Del Hanks is on the verge of academic tenure, but at forty she’s also perched on the precipice of either the beginning or the end of the rest of her life.
Black Star is a dark comedy, both bitingly funny and transgressive, an unflinching and unsentimental exploration of the female experience, academia, and the idea of power that burns in the mind as white as acid.
Medved’s new novel is a searing critique of a world we all know too well – one of sexual exploitation, manipulation, and the subtle machinations of power that Black Star filters through the lens of academia. It is at once poetic, tragic, disturbing and funny.
WHAT REVIEWERS HAVE SAID: “The interrogation of sexual power dynamics in the realm of academia could not be more relevant to the current cultural moment and Medved is merciless in dissecting the extent to which past wounds redound on Del in the present. The narrative shift from something resembling naturalism to a more stream-of-consciousness driven expressionism provides for a reading experience that is jarring and uncomfortable, though that is surely part of the novel’s design. …” — Steven Beattie, Hamilton Review of Books
“Black Star powerfully captures the overriding atmosphere of dread that defines much of academic institutional culture, tying it to the anxiety and paranoia that come from feeling that neither your employment nor your expertise is on solid ground.” — Eugenia Zuroski, Quill & Quire
ADVANCE PRAISE FOR BLACK STAR: “This wild novel is a powerful exploration of imposter syndrome taken to extremes and a story of how the sadistic, competitive world of academia intersects with one woman’s unraveling sense of self. Suspenseful and beautifully written.” — Zoe Whittall, author of The Best Kind of People (Giller Prize Finalist)

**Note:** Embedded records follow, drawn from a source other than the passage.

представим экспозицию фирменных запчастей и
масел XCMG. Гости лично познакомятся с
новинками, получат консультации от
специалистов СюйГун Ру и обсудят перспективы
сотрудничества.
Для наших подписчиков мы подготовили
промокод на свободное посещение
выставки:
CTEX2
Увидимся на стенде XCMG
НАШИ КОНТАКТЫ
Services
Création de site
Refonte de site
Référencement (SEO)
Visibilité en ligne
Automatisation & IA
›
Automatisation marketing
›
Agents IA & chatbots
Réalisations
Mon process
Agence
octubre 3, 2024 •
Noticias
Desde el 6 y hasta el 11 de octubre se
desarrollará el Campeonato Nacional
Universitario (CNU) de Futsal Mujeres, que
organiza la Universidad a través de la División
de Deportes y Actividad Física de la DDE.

“You can read this slender swift novel as a comedy of manners, or a sly take on the corrosions of academe, but on its lower frequencies Maureen Medved’s brilliant new book is about the death of dreams and our lost hold on truth and reality, an often funny but finally harrowing look at a dystopia that’s come to reside in each of our souls.” — Charles D’Ambrosio, author of Loitering
“The Sleep of Reason Produces Monsters — so goes the title of one of Francisco Goya’s more famous works. In Black Star Maureen Medved riotously complicates Goya’s conceit: now the monsters are university profs pretending to be ‘woke’ rational beings. In prose lines razor-edged and tripwire-taut, and in a plot that burns as fast and bright as a dynamite fuse, Medved jolts to life a cast of academic washouts, Instagram careerists, vagrant idealists, and sex-deprived tenure-obsessed thought-experimentalists—each too exquisitely grotesque not to seem utterly authentic. At once black comedy, social critique, Kantian nightmare, and psychological thriller, this novel scarred me. And I am better for it.” — Chris Hutchinson, author of Jonas in Frames
“Maureen Medved masterfully explores her protagonists in all their spangled, fallible glory. Black Star plunges the reader into frantic academic rivalry. Is it paranoia or master manipulation? Every twist and turn will lead you down Medved’s darkly compelling rabbit hole.” – Eden Robinson, author of Son of a Trickster
“Black Star delivers an indelible shimmer in a bittersweet novel that is funny and fast and paranoid. Black Star has a real voice, tragic and transcendent, hallucinatory and very real, a jinxed collision of charm and pain and eros and maybe even atonement.” – Mark Jarman, author of 19 Knives and My White Planet
Maureen Medved is a novelist, screenwriter, and playwright as well as an Associate Professor in the Creative Writing Program at the University of British Columbia. She has written essays on television and film for the magazine Herizons. Medved’s writing has won and been nominated for a number of awards. Her work has been distributed and performed world-wide. Her novel The Tracey Fragments was first published in 1998 by House of Anansi Press. Maureen’s plays have been produced in Vancouver, Waterloo, and Toronto, and her writing has been published in literary journals and magazines. Anansi published a film tie-in edition to coincide with the Canadian release of the film in Fall 2007, and Les Allusifs has published a French language version of the book. (The French language edition won a 2008 Governor General’s Literary Award for Translation.) Bruce McDonald directed Medved’s screen adaptation of The Tracey Fragments starring Ellen Page, which opened the Panorama program of the 57th annual Berlin International Film Festival and won the Manfred Salzgeber Prize. The film has gone on to feature at a number of international film festivals, screened at MOMA and has also garnered other nominations and awards, including a Genie Award nomination for Adapted Screenplay. In 2009, Medved received the Artistic Achievement Award from Women in Film and Television, Vancouver. Black Star is Medved’s second novel; Anvil will be publish Medved’s third book, her essays on television and film, in 2019. Maureen is currently working on a new novel.